A exibição da reportagem “Gérard Depardieu: A queda do ogro” aconteceu em um contexto de acusações de agressões sexuais contra o planeta do cinema, de 77 anos, uma vez que secção do movimento #MeToo na França. Sua novidade advogada, Delphine Meillet, anunciou a retirada da ação no início de uma audiência em um tribunal de Paris.
O caso envolve uma sequência de quase um minuto, filmada em um núcleo equestre na Coreia do Setentrião em 2018. A reportagem do programa 'Complément d'Enquête' exibe comentários obscenos de Depardieu com imagens de fundo de uma menor de idade.
Em outubro de 2025, seu portanto legista, Jérémie Assous, denunciou que os jornalistas “manipularam” as imagens da reportagem, que “matou” profissionalmente seu cliente.
A France Télévisions celebrou a retirada da reclamação e reiterou que “duas perícias concluíram que o ator fez comentários de caráter sexual sobre uma moça e descartou qualquer manipulação fraudulenta das imagens”.

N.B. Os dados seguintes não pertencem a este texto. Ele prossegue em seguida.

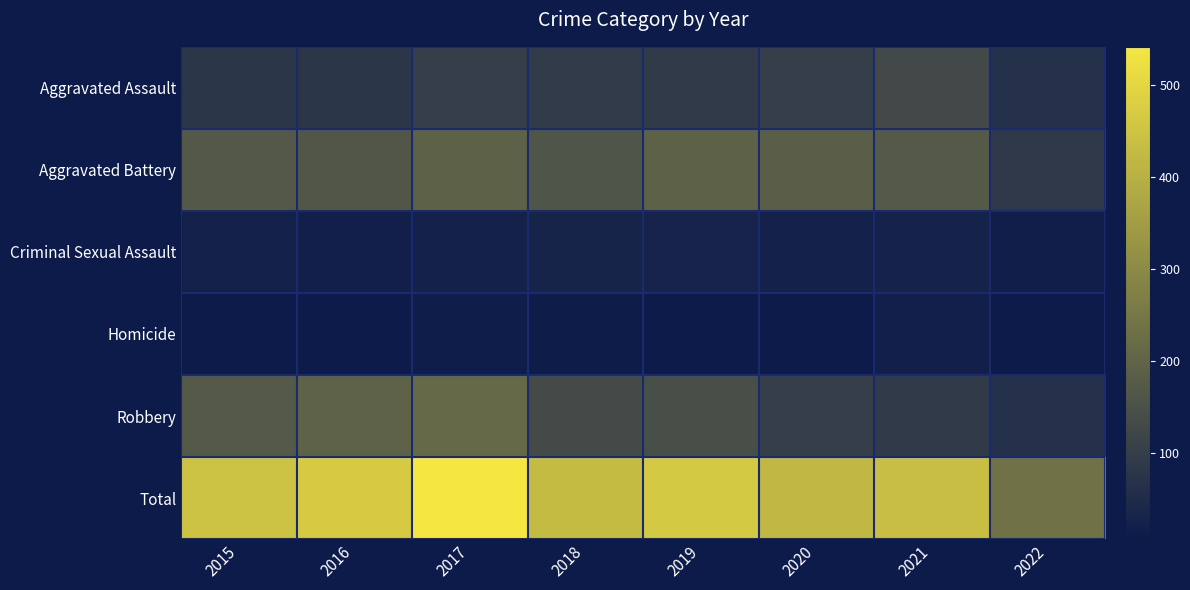

Which label corresponds to the smallest value in the chart?

2022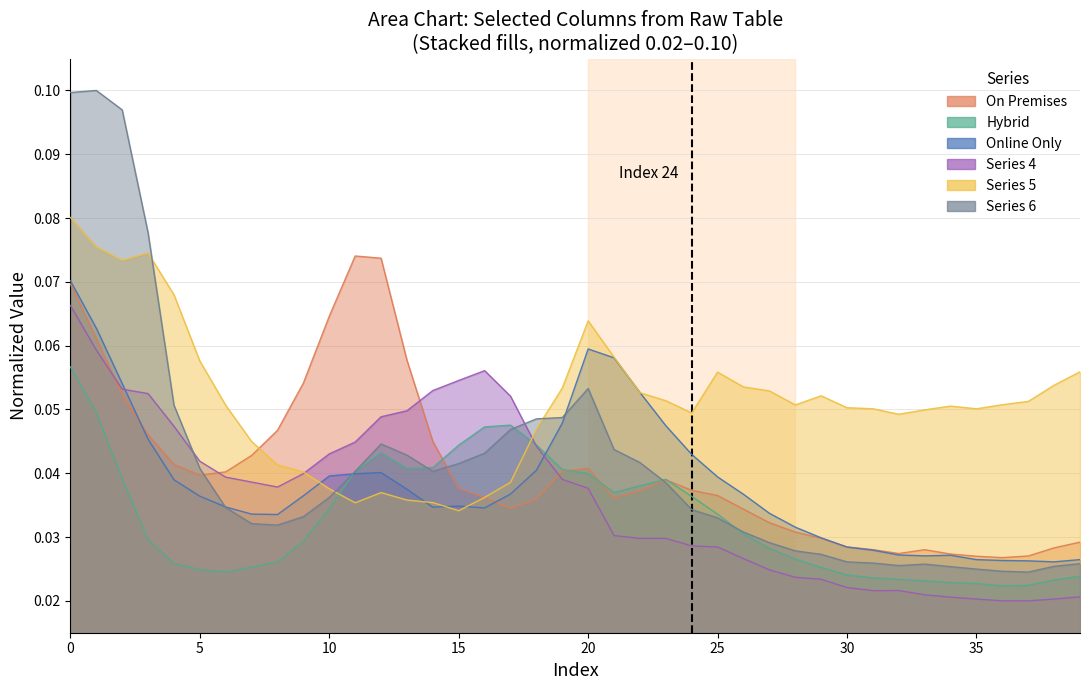

How many col_6 values are between 0 and 1?

40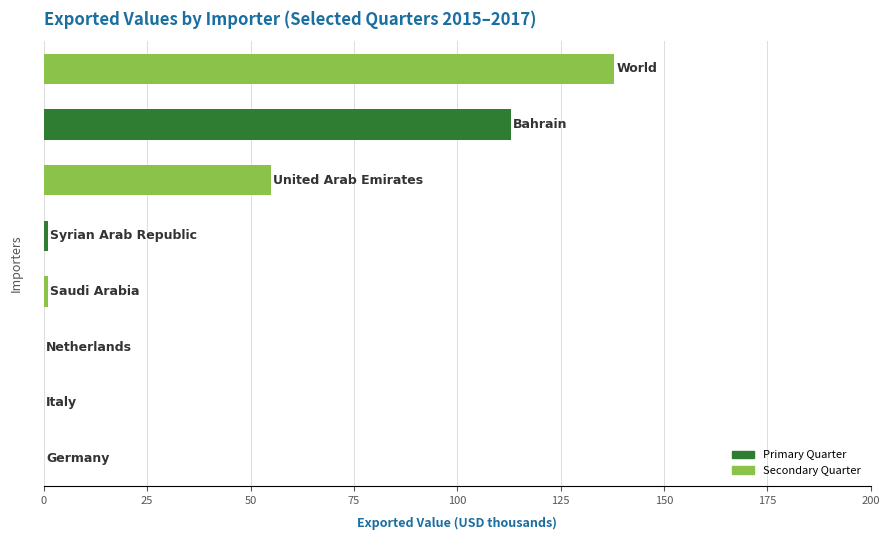

What is the greatest value displayed?

138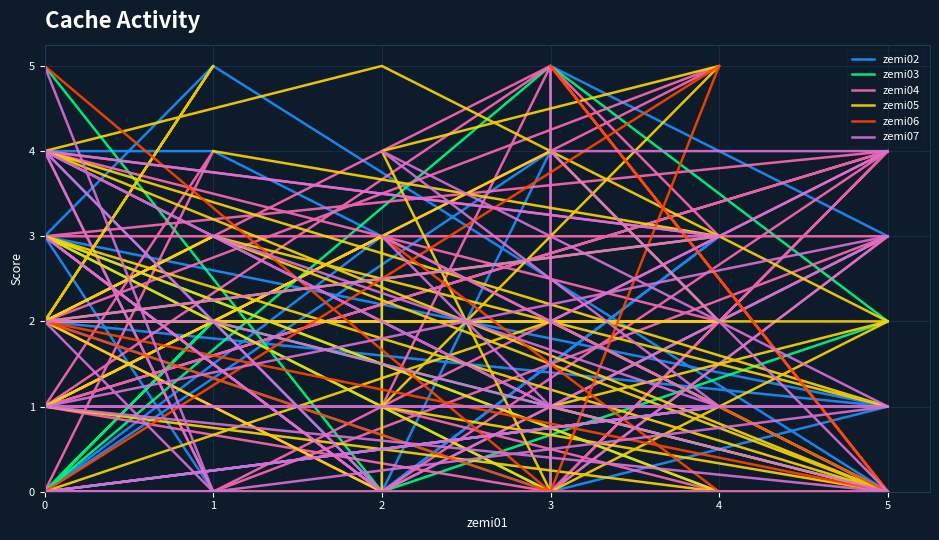

In zemi07, how many points are higher than both neighbors (excluding endpoints)?

7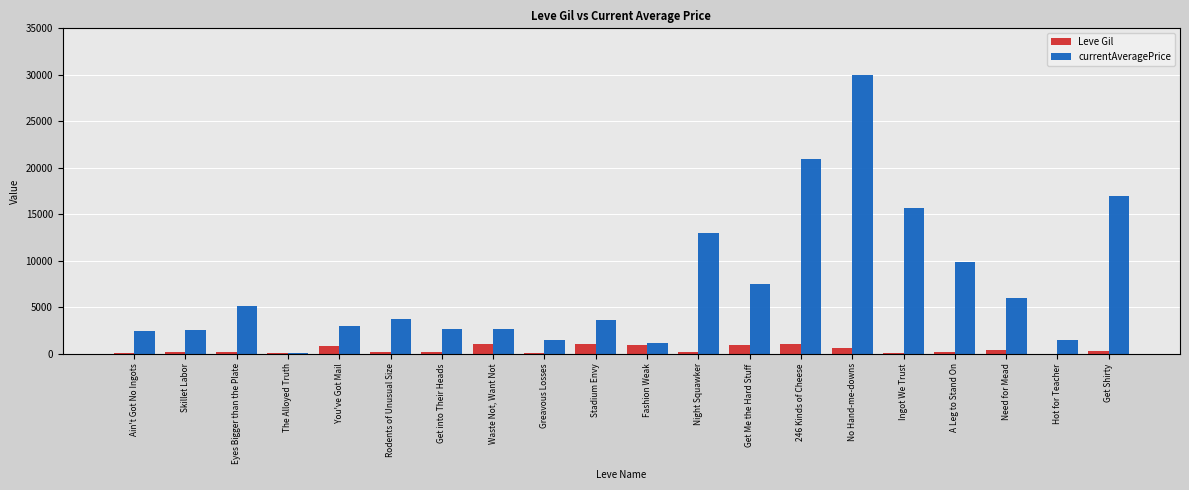

Which series changed the most between Skillet Labor and Night Squawker?

currentAveragePrice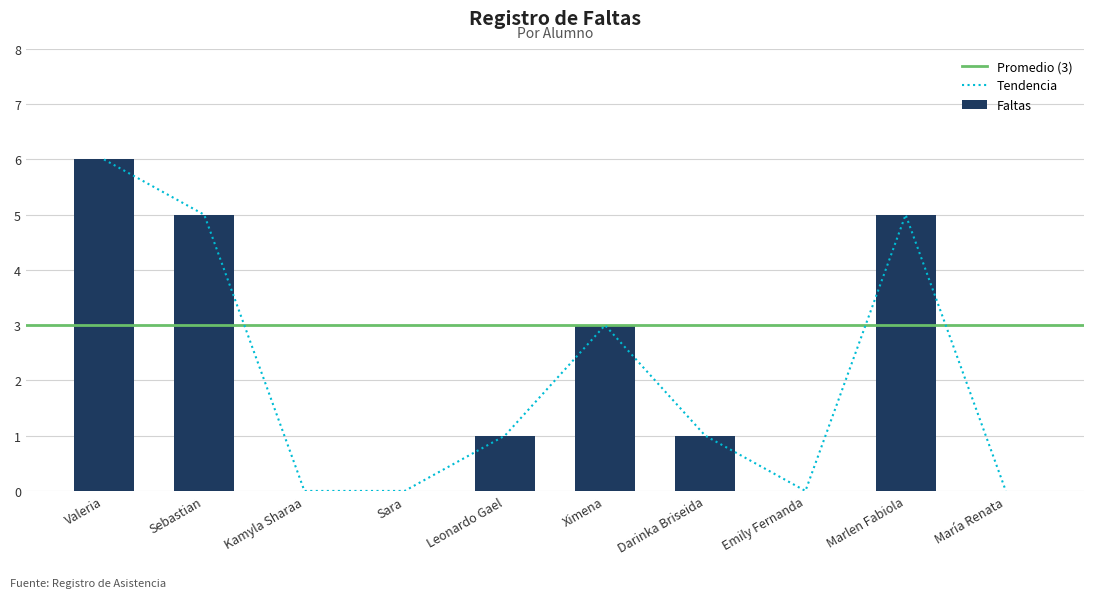

How many data points does each series have?

10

A reportagem chocou a França. O portanto ministro da Cultura, Rima Abdul Malak, declarou que Depardieu “envergonhava” o país, mas o presidente, Emmanuel Macron, saiu em resguardo de um “imenso ator”, vítima, na opinião dele, de uma “caçada humana”.
Depardieu tem outros casos em destapado. Um tribunal de recurso de Paris deve julgar o artista por agressão sexual contra duas mulheres durante as filmagens de um longa-metragem em 2021. Em primeira instância, ele foi réprobo a 18 meses de prisão com suspensão da pena.
A Justiça também decidiu enviar-lhe o julgamento por suposta agressão sexual contra a atriz francesa Charlotte Arnould, mas o ator interpôs recurso contra a decisão.